Ten years ago, a business had many fewer opportunities to engage with their audience and therefore the few touch points they had were quite important. Resources galore were invested into taglines, logos and visual brands.

While those elements are still an important part of your brand experience, the marketing machine around them needs the attention first – and that starts with a content strategy.

What good is an award-winning logo if your messaging is inconsistent across channels? No well-loved logo can fix the disconnect created when consumers have bad experiences with your organization in social channels. A successful, even dazzling, visual brand isn’t going to increase your prospects for membership or donors. Not as a sole course of action.

Here are some reasons we hear for redesigning a logo or visual brand:

We are changing (fill in the blank) and we need a new logo to communicate that to our customers
Designing logos and brands is one of the services we provide and we love designing logos, but – and you have likely heard messages like this before – no one cares about your logo the way you do. It’s a reflexive approach to try and use a logo or a new brand to punctuate a shift in your business this way. Sure, there was a time that it worked, but a logo or new visuals can’t do that any longer, not as a sole strategy.

It’s been a long time since we revisited our logo, it’s time for a refresh
What is the ratio of exposure to your brand for your audience versus how many times you experience the visual elements a day? How many times does your audience? If your average site visitor comes 1x a week, while you see your logo 10 times a day, and experience your visual style 10xs a day that’s 100:1. Beware of brand fatigue; it grows fastest internally and it can cause confusion between goals and achieving results.

Our brand no longer works
I think it is possible that a logo no longer works as part of your marketing machine. But I have never encountered a business goal that could be achieved by a new logo or visual refresh alone.

We have a new CEO and we are finally able to get the authorization to change our look
This could be a compelling reason to consider developing a new logo. If that executive is driving an evolution for the organization, it is certainly a ripe environment for a new logo to play a pivotal role. But, will you be able to measurably achieve your goals by investing in a new logo alone?

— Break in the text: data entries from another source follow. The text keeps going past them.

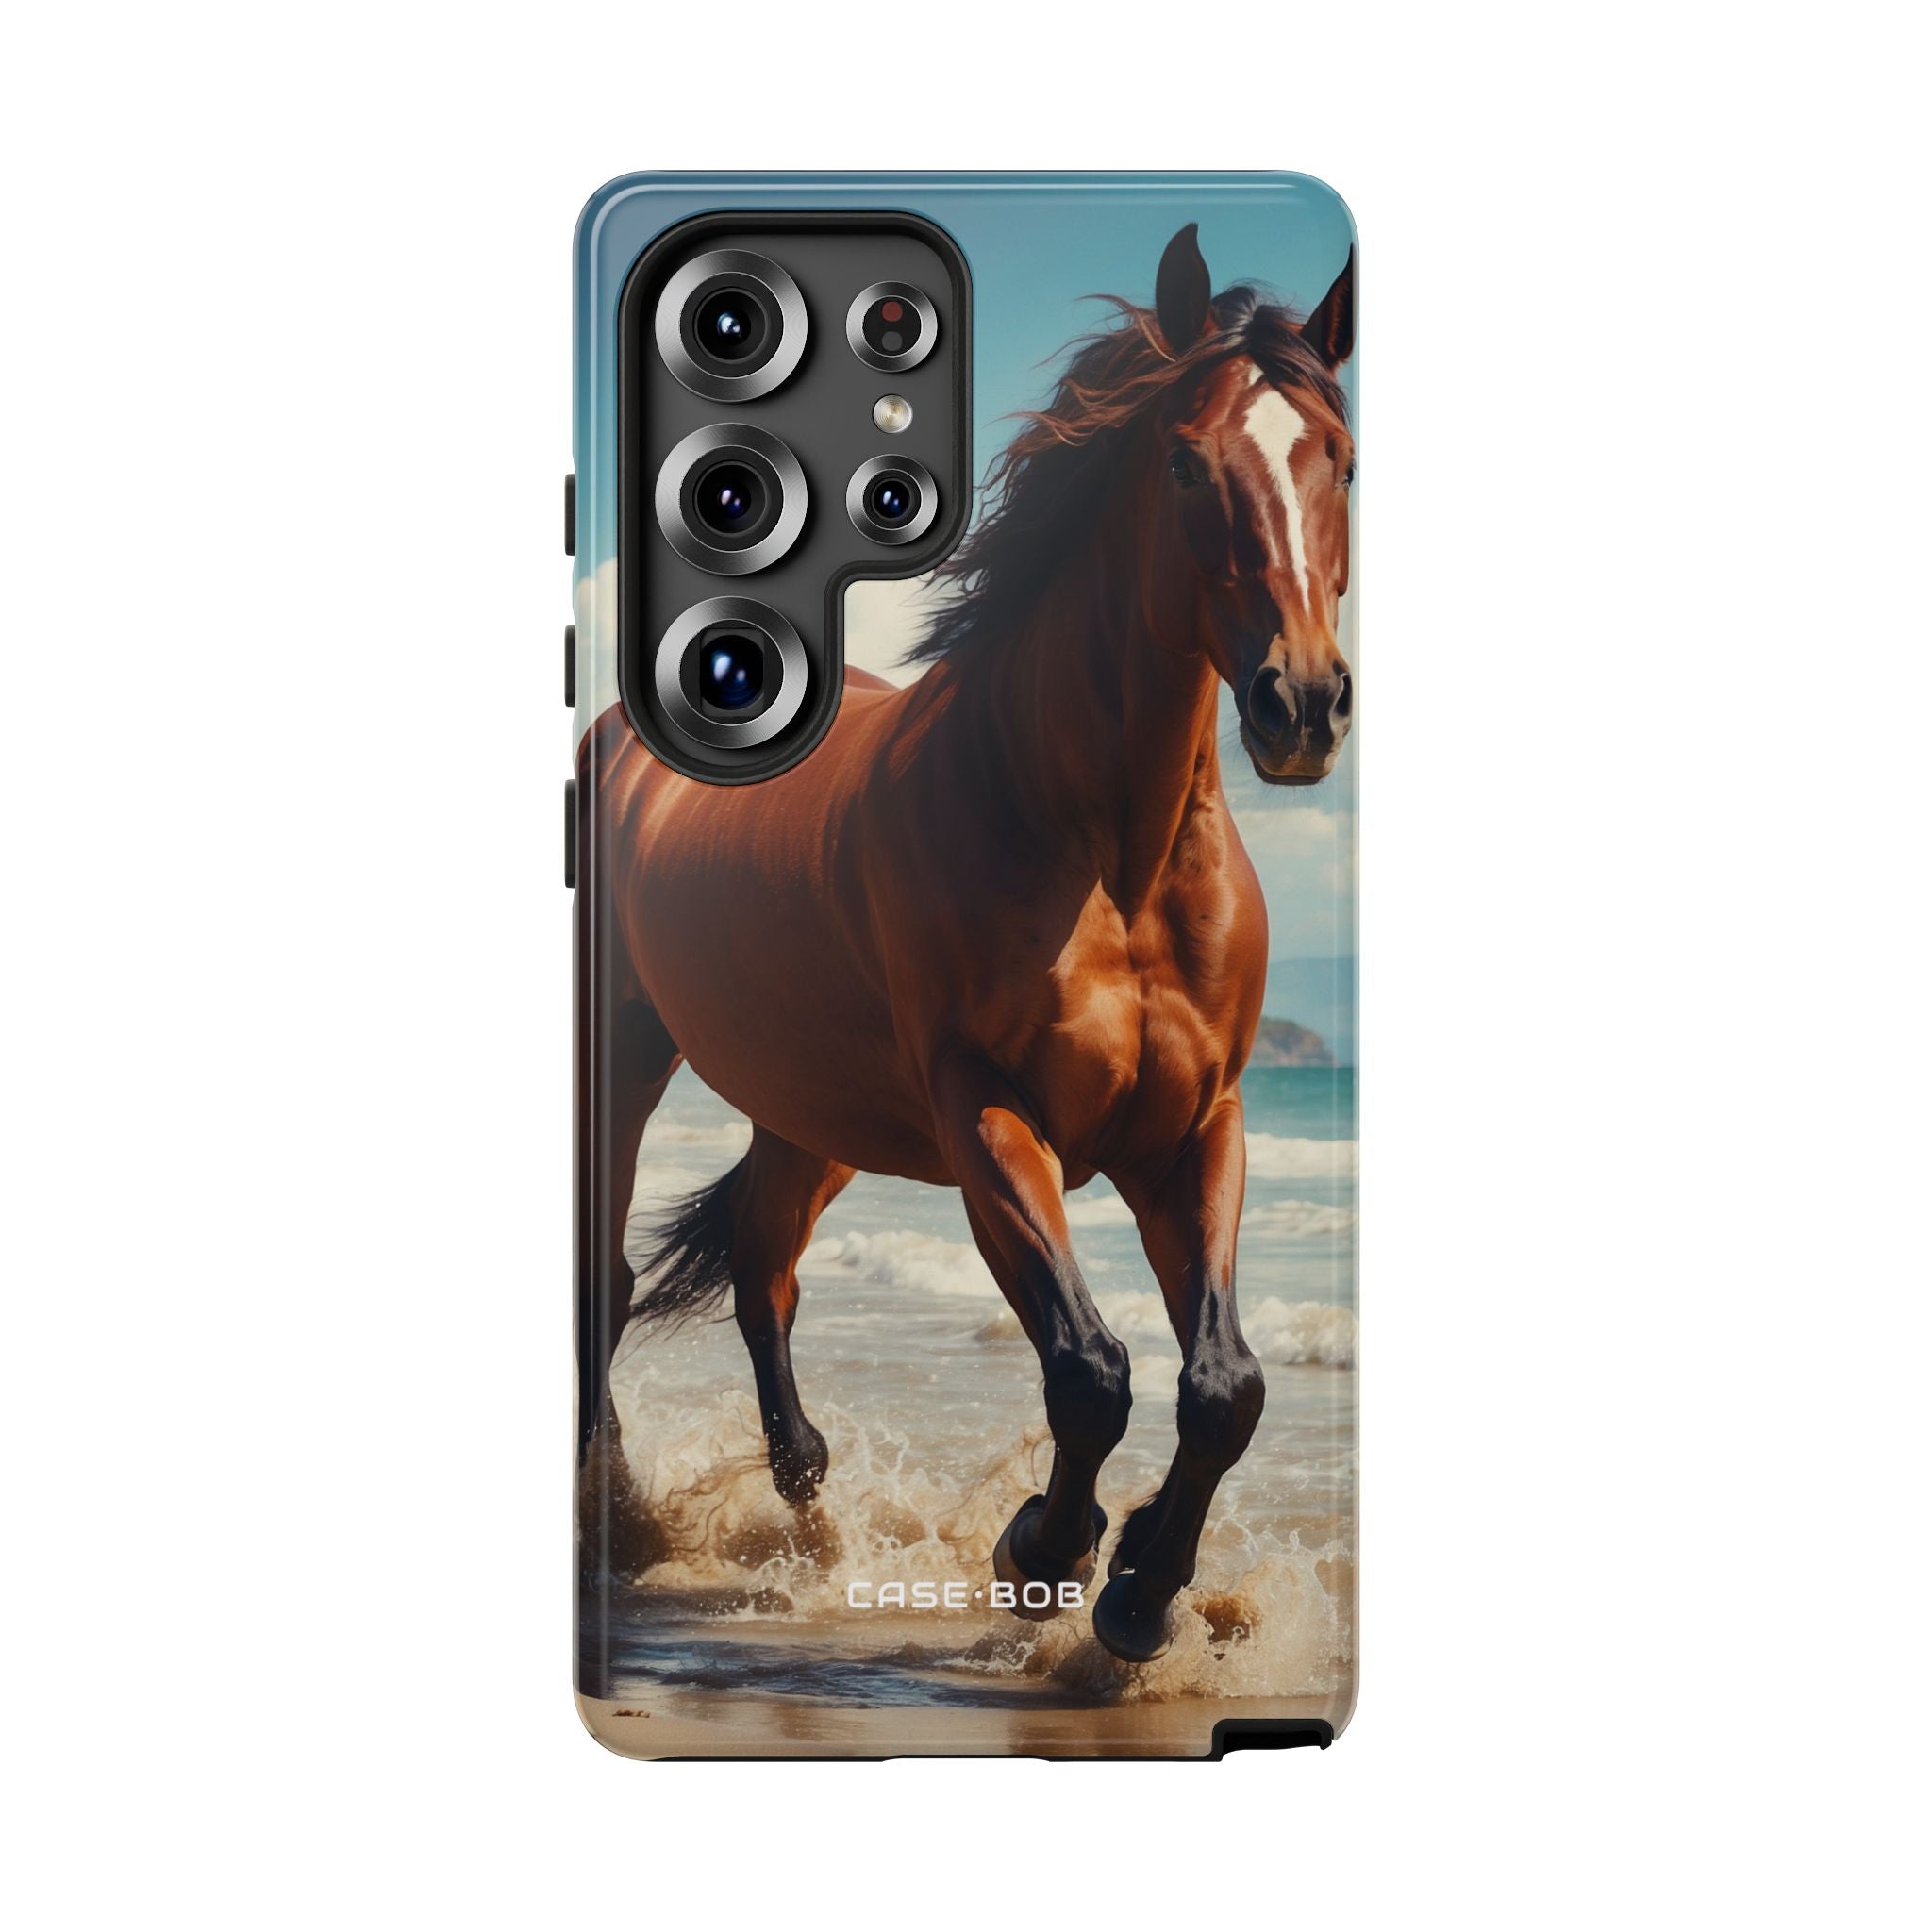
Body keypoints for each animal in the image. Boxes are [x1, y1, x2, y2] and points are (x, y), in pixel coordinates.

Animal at [576, 222, 1355, 1663]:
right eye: (1182, 460)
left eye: (1339, 457)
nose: (1303, 704)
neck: (1103, 851)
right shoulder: (987, 1115)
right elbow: (1091, 1371)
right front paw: (1046, 1550)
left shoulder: (1197, 1128)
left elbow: (1222, 1385)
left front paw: (1142, 1591)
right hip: (625, 1062)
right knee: (603, 1277)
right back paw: (620, 1522)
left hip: (808, 1112)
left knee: (763, 1274)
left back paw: (808, 1516)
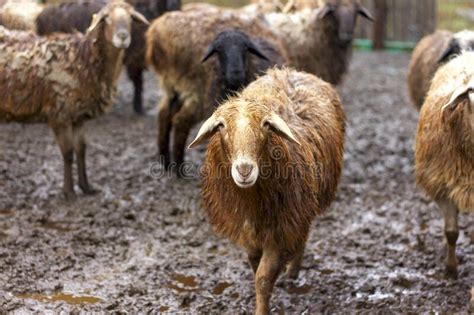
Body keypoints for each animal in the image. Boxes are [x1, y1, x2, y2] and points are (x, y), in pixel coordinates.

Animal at [0, 1, 148, 201]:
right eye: (106, 18)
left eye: (131, 18)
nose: (123, 37)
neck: (83, 59)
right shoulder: (59, 114)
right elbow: (68, 153)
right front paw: (68, 191)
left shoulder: (79, 116)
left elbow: (81, 150)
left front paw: (86, 187)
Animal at [144, 7, 286, 174]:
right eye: (219, 51)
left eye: (245, 48)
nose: (235, 73)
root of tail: (157, 35)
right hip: (196, 92)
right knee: (180, 121)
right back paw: (178, 167)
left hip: (172, 87)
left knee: (165, 115)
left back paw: (166, 162)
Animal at [187, 68, 346, 314]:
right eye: (221, 126)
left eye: (265, 125)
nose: (244, 169)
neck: (252, 200)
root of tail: (289, 71)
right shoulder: (247, 229)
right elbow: (254, 264)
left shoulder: (281, 226)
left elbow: (263, 277)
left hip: (304, 205)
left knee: (302, 234)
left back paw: (293, 272)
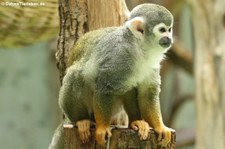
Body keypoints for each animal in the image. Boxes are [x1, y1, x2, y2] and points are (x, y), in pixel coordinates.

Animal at [49, 2, 174, 148]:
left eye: (170, 29)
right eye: (162, 30)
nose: (169, 38)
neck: (139, 48)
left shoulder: (152, 63)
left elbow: (147, 93)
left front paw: (160, 127)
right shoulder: (118, 57)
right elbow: (105, 87)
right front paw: (103, 128)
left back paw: (135, 121)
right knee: (76, 75)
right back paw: (81, 120)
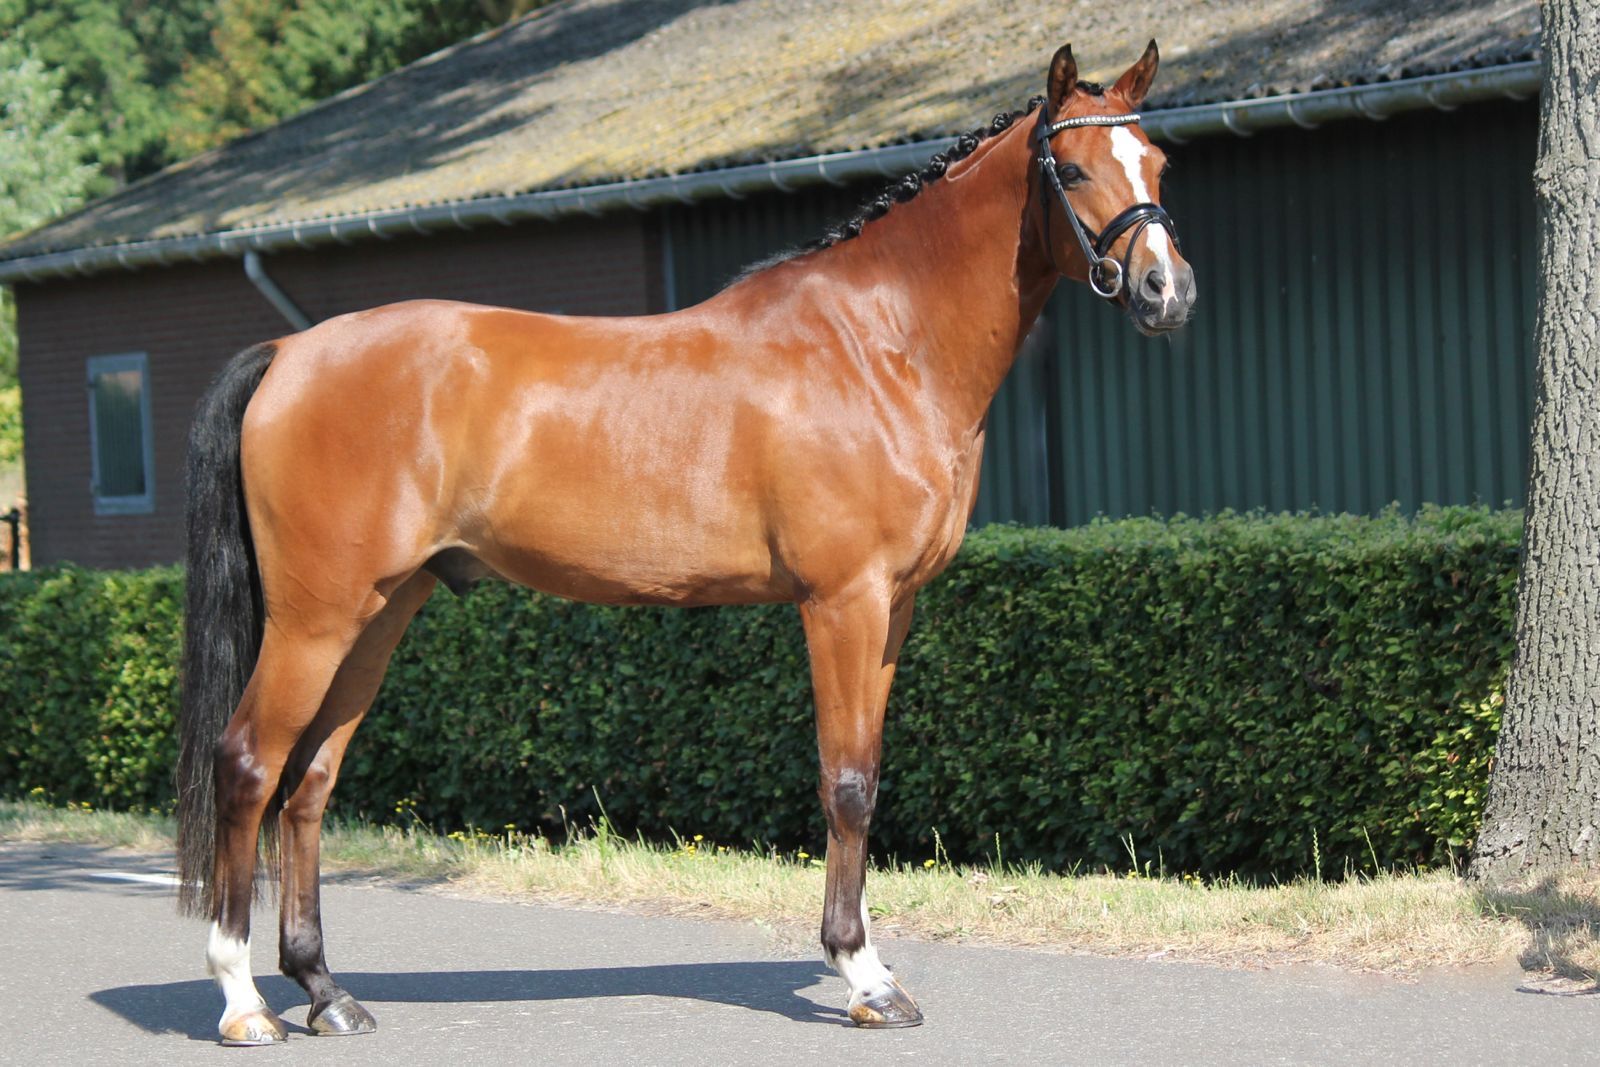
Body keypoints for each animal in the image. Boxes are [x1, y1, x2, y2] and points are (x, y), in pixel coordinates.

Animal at [174, 40, 1195, 1044]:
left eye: (1156, 162)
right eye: (1071, 167)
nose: (1167, 290)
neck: (878, 344)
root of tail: (289, 353)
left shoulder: (894, 608)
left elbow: (868, 773)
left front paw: (871, 963)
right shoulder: (843, 602)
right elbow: (846, 782)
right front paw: (863, 976)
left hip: (380, 612)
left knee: (309, 781)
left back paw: (326, 992)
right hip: (315, 619)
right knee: (248, 765)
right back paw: (244, 1001)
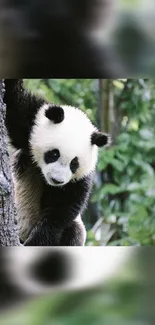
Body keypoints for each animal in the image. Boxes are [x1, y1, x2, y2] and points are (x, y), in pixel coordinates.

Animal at [3, 79, 110, 246]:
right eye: (54, 154)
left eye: (74, 163)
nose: (57, 180)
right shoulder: (30, 123)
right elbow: (13, 101)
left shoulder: (79, 180)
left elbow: (61, 211)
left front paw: (35, 242)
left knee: (74, 231)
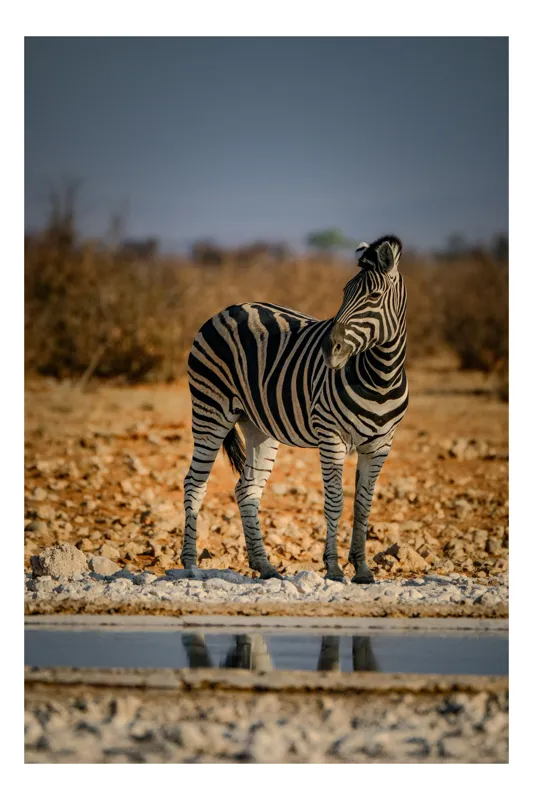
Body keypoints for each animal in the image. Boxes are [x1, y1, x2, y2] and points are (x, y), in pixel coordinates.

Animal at [181, 234, 408, 584]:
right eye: (344, 292)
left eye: (373, 296)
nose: (329, 349)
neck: (380, 377)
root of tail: (228, 309)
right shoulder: (332, 436)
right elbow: (335, 501)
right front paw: (333, 569)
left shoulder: (381, 444)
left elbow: (363, 505)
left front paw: (362, 570)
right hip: (210, 411)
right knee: (194, 483)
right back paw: (191, 566)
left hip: (257, 425)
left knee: (247, 489)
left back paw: (264, 566)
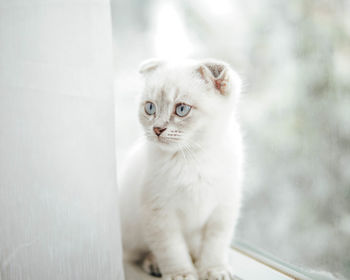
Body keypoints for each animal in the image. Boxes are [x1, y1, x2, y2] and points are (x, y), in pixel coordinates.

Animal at [119, 57, 243, 280]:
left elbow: (215, 245)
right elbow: (172, 249)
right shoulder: (160, 213)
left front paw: (214, 269)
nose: (157, 129)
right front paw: (181, 274)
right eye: (150, 108)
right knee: (141, 252)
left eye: (182, 109)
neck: (193, 157)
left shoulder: (223, 208)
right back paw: (154, 264)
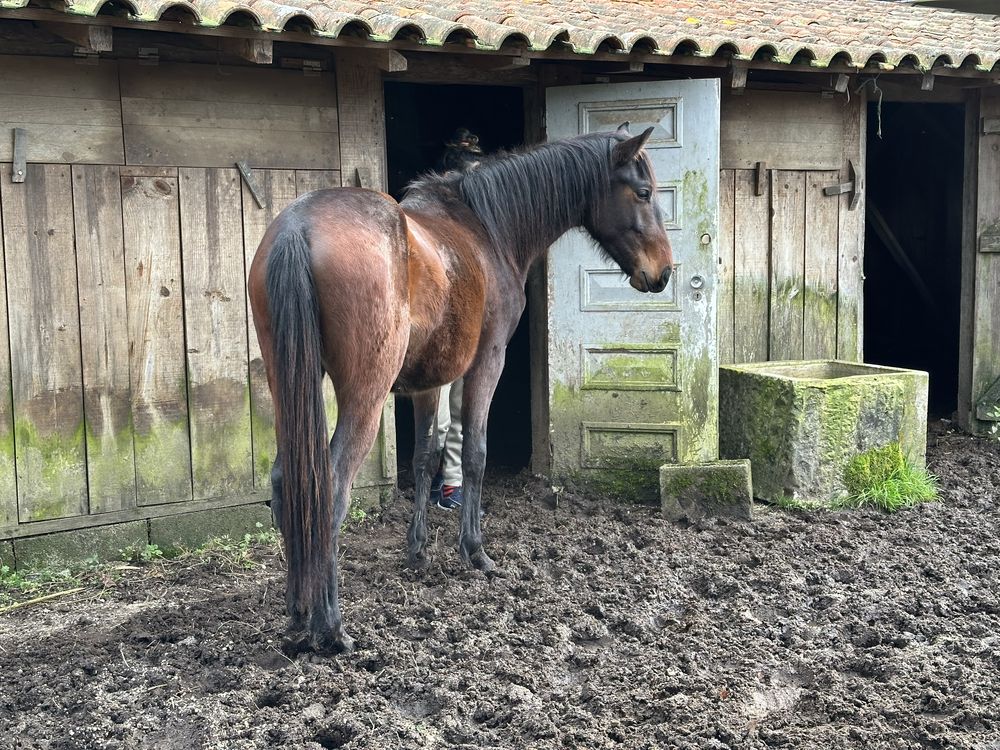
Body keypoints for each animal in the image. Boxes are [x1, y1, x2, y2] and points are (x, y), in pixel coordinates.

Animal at [248, 125, 672, 656]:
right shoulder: (487, 362)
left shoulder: (429, 381)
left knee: (285, 482)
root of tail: (297, 227)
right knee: (332, 487)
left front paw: (417, 551)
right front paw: (475, 551)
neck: (486, 229)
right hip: (365, 394)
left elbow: (425, 457)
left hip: (287, 386)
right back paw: (332, 628)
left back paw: (298, 613)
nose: (664, 273)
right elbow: (474, 453)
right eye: (644, 192)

Bottom line: what are your goals?

Goal: more subscribers to your blog. Not gonna get that with by developing a new visual brand.
Goal: more attendees to your annual conference. Ditto
Goal: more donors. Ditto.
Goal: we want to signal profound change. A new logo alone is like a spit shine.

If you can’t accomplish your goals with a new logo, does that mean that you should not create one? You may need more than a logo, more than a new visual brand and, if so, you may now be facing a resource debt at best. Or, at worst, just fail to accomplish what you really needed.

Since the most frequent experiences with your brand will be on your website or in your social channels, your web marketing needs to be a humming results-delivering machine. Only after that is in place will a logo or brand be worth the resource investment

And that’s where a content strategy takes front and center.

The marketing that is achieving the most results today is the delivery of useful, educational or entertaining content to your audience. A content strategy is not only a necessary start point for effective content marketing, it will also inform your new logo or visual brand development.

The holistic approach of content marketing matches specific business goals to your marketing actions and delivers measurable ROI. And only once your marketing machine is delivering results should you redirect resources to other strategies like revisiting your logo or visual brand.

A business challenge that was first considered to be solved through a competitor analysis might be better addressed by developing a content strategy. A content marketing process could provide more ROI than a proposed new brand initiative.

Any redesign strategy needs to be weighed against what it can measurably achieve for you, whether it is a logo, brand, magazine or website. You have bigger fish to fry, namely guaranteed results.